The best thing to do with this car after 32 years of immobility is to remove the engine and transmission and bring them (or the whole car) to a good independent Porsche shop that you trust, and pay them a couple of hours labour for their expert assessment of the engine/transmission.
@Paul, if I were going to try rotating the engine, I would replace the fluids with high quality fluids of the right type. Check to see if the old fluids are flowing OK and whether they are jet black–a bad sign. Then I would put the transmission in neutral and put a short breaker bar and socket on the crankshaft. Then I would check my shop manual to be sure which direction to turn the crank—some engines can be damaged if turned the wrong way. I would not use all my strength when trying to turn the engine. It should turn easily and not need all of an adult person’s strength. If it turns easily and smoothly and doesn’t hang up you can gamble and try starting it with a cobbled up jug of gas and a temporary gas line, but with these older 911 engines you may be taking an chance with the cam chain tensioners, which may be seized and not working properly to tension the chains. If the chains jump a tooth or two, you could have valves hitting pistons, and that will drive the repair bill up real fast. That’s another reason why I would get the engine assessed by someone who knows these engines well.

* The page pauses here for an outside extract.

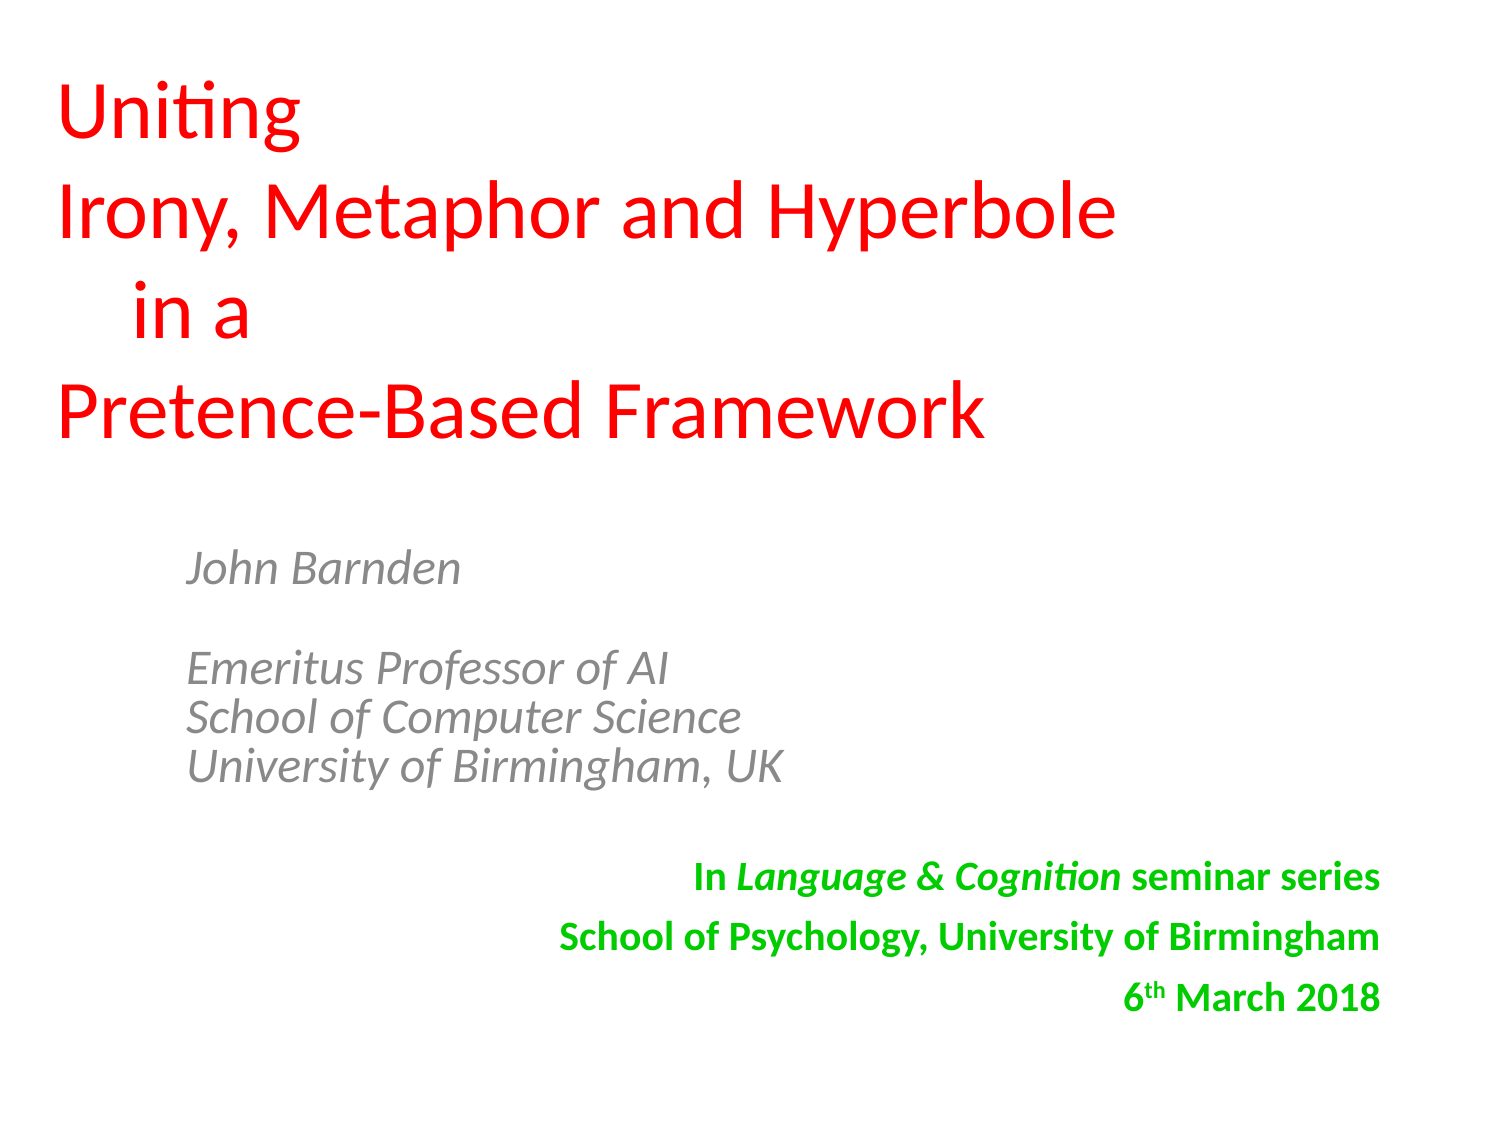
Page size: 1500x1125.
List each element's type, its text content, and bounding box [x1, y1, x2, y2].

title Uniting Irony, Metaphor and Hyperbole in a Pretence-Based Framework [41, 31, 1471, 480]
subtitle John Barnden Emeritus Professor of AI School of Computer Science University of Birmingham, UK In Language & Cognition seminar series School of Psychology, University of Birmingham 6th March 2018 [171, 538, 1397, 1083]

If the transmission was good when the car was parked, and if you replace the fluid with fresh fliud of the right kind, the transmission will probably be OK. There’s less that can go wrong with a transmission that’s been sitting than with a 911 engine that’s been sitting. For one thing, the tranny doesn’t have any valves that will be up on their cam lobe, letting humidity into their cylinder, as will be the case with the engine.
Very good point about the timing chain tensioner & that whole interferance engine configuration & yes I left out the importance of rotating the engine in it’s proper rotation. I have never owned a Porsche but have owned some Corvairs similar boxer style motor but without the dry sump . Oh & am with you on the importance of finding a good independant shop specializing in the particular car, any car.